ASSIGNMENT — Retype the entries below word for word, leaving out every picture.

━━ RECORDS SHOWN

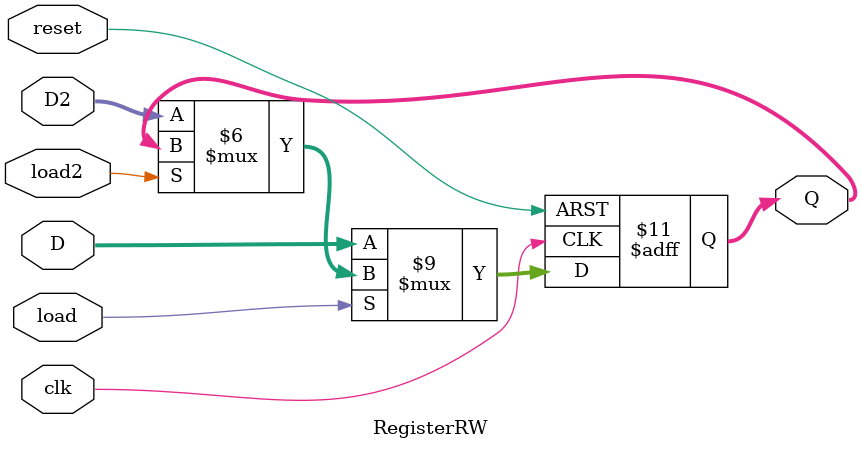
<source format=v>
/**
 *  Read write register. 
 *
 *  Contains two WIDTH-bit data inputs, allowing for two data paths to be set 
 */
module RegisterRW
#(parameter WIDTH = 32)
(
    input       [WIDTH-1:0] D,
    input       [WIDTH-1:0] D2,
    input                   clk,
    input                   reset,
    input                   load,
    input                   load2,
    
    output reg  [WIDTH-1:0] Q
);

always @(posedge(clk), negedge(reset))
begin
    if(reset == 1'b0)
    begin
        Q <= 0;
    end
    else if(load == 1'b0)
    begin
        Q <= D;
    end
     else if(load2 == 1'b0)
     begin
        Q <= D2;
     end
    else
    begin
        Q <= Q;
    end
end

endmodule

</source>
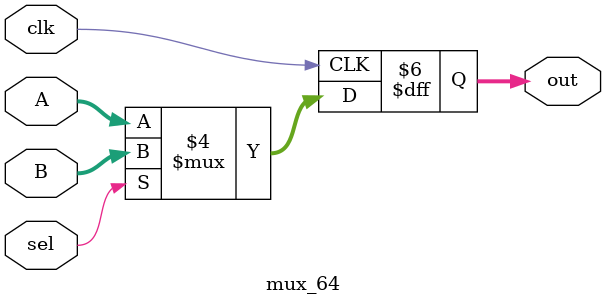
<source format=v>
`timescale 1ns / 1ps


module mux_64(
    input clk,
    input [63:0] A, //output value if sel=0
    input [63:0] B, //output value if sel=1
    input sel,
    output reg [63:0] out
    );
    
    always @(posedge clk)
    begin
        if (sel==1'b0)
            out<= A;
        else
            out<=B;    
    end
endmodule

</source>
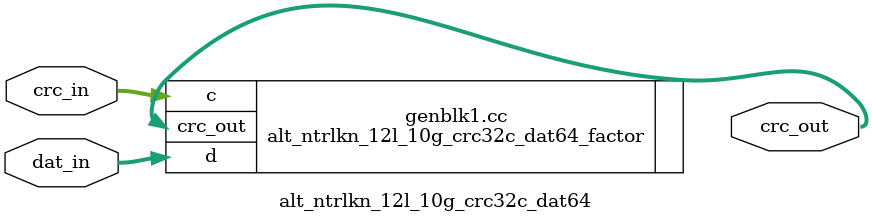
<source format=v>


`timescale 1 ps / 1 ps


module alt_ntrlkn_12l_10g_crc32c_dat64 (
	input[31:0] crc_in,
	input[63:0] dat_in,
	output[31:0] crc_out
);

parameter METHOD = 1;

generate
  if (METHOD == 0)
    alt_ntrlkn_12l_10g_crc32c_dat64_flat cc (.c(crc_in),.d(dat_in),.crc_out(crc_out));
  else
    alt_ntrlkn_12l_10g_crc32c_dat64_factor cc (.c(crc_in),.d(dat_in),.crc_out(crc_out));
endgenerate

endmodule

</source>
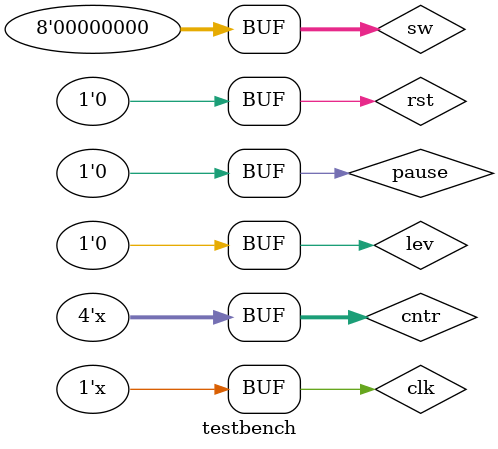
<source format=v>
`timescale 1ns / 1ps


module testbench();
    reg clk;
    reg lev;
    reg [7:0] sw;
    reg rst;
    reg pause;
    wire [7:0] seg;
    wire [3:0] an;
    wire [7:0] led;
   
    main main_(
        .clk(clk),
        .sw(sw),
        .rst(rst),
        .pause(pause),
        .seg(seg),
        .an(an),
        .led(led),
        .lev(lev)
    );
    initial begin
        clk = 0;
        sw = 0;
        pause = 0;
        lev = 0;
        rst = 1;
        #200 rst = 0;
        
    end
    always begin
        #01
        clk <= ~clk;
    end
    reg  [3:0] cntr;
    initial cntr = 0;
    always @(*) begin
        sw = 0;
        #40
        
        if(cntr == 4) sw = 0;
        else if(cntr != 0) sw = led;        
        else sw = 00001000;
        
        cntr = cntr + 1;
        #40
        sw = 0;
      
    end
        
   /* always begin
        #20000000
        lev = ~lev;
        #1
        lev = ~lev;
    end*/
endmodule

</source>
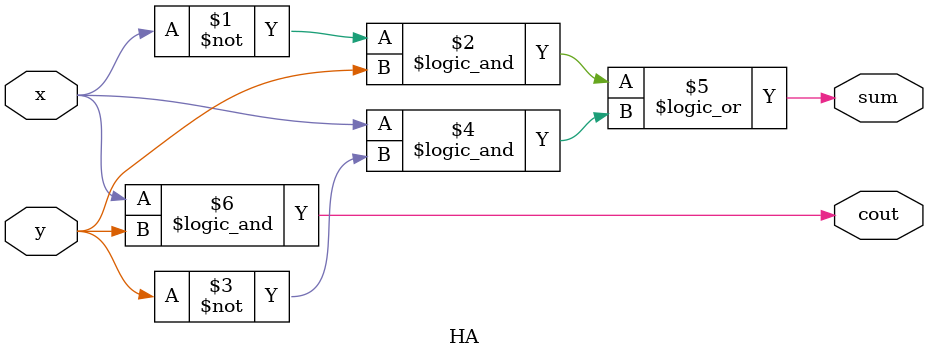
<source format=v>
`timescale 1ns / 1ps
module arithmetic_circuits(
input x,
input y,
output cout,
output sum
    );

HA HA1 (.x(x),.y(y),.sum(sum),.cout(cout));     

endmodule



module HA (
input x,
input y,
output cout,
output sum
);
assign sum = ((~x)&&y) || (x&&(~y));
assign cout = x&&y;
endmodule
</source>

━━━━

TASK RESULT —
<source format=v>
/**
 *  Read write register. 
 *
 *  Contains two WIDTH-bit data inputs, allowing for two data paths to be set 
 */
module RegisterRW
#(parameter WIDTH = 32)
(
    input       [WIDTH-1:0] D,
    input       [WIDTH-1:0] D2,
    input                   clk,
    input                   reset,
    input                   load,
    input                   load2,
    
    output reg  [WIDTH-1:0] Q
);

always @(posedge(clk), negedge(reset))
begin
    if(reset == 1'b0)
    begin
        Q <= 0;
    end
    else if(load == 1'b0)
    begin
        Q <= D;
    end
     else if(load2 == 1'b0)
     begin
        Q <= D2;
     end
    else
    begin
        Q <= Q;
    end
end

endmodule

</source>
<source format=v>
`timescale 1ns / 1ps


module mux_64(
    input clk,
    input [63:0] A, //output value if sel=0
    input [63:0] B, //output value if sel=1
    input sel,
    output reg [63:0] out
    );
    
    always @(posedge clk)
    begin
        if (sel==1'b0)
            out<= A;
        else
            out<=B;    
    end
endmodule

</source>
<source format=v>


`timescale 1 ps / 1 ps


module alt_ntrlkn_12l_10g_crc32c_dat64 (
	input[31:0] crc_in,
	input[63:0] dat_in,
	output[31:0] crc_out
);

parameter METHOD = 1;

generate
  if (METHOD == 0)
    alt_ntrlkn_12l_10g_crc32c_dat64_flat cc (.c(crc_in),.d(dat_in),.crc_out(crc_out));
  else
    alt_ntrlkn_12l_10g_crc32c_dat64_factor cc (.c(crc_in),.d(dat_in),.crc_out(crc_out));
endgenerate

endmodule

</source>
<source format=v>
`timescale 1ns / 1ps


module testbench();
    reg clk;
    reg lev;
    reg [7:0] sw;
    reg rst;
    reg pause;
    wire [7:0] seg;
    wire [3:0] an;
    wire [7:0] led;
   
    main main_(
        .clk(clk),
        .sw(sw),
        .rst(rst),
        .pause(pause),
        .seg(seg),
        .an(an),
        .led(led),
        .lev(lev)
    );
    initial begin
        clk = 0;
        sw = 0;
        pause = 0;
        lev = 0;
        rst = 1;
        #200 rst = 0;
        
    end
    always begin
        #01
        clk <= ~clk;
    end
    reg  [3:0] cntr;
    initial cntr = 0;
    always @(*) begin
        sw = 0;
        #40
        
        if(cntr == 4) sw = 0;
        else if(cntr != 0) sw = led;        
        else sw = 00001000;
        
        cntr = cntr + 1;
        #40
        sw = 0;
      
    end
        
   /* always begin
        #20000000
        lev = ~lev;
        #1
        lev = ~lev;
    end*/
endmodule

</source>
<source format=v>
`timescale 1ns / 1ps
module arithmetic_circuits(
input x,
input y,
output cout,
output sum
    );

HA HA1 (.x(x),.y(y),.sum(sum),.cout(cout));     

endmodule



module HA (
input x,
input y,
output cout,
output sum
);
assign sum = ((~x)&&y) || (x&&(~y));
assign cout = x&&y;
endmodule
</source>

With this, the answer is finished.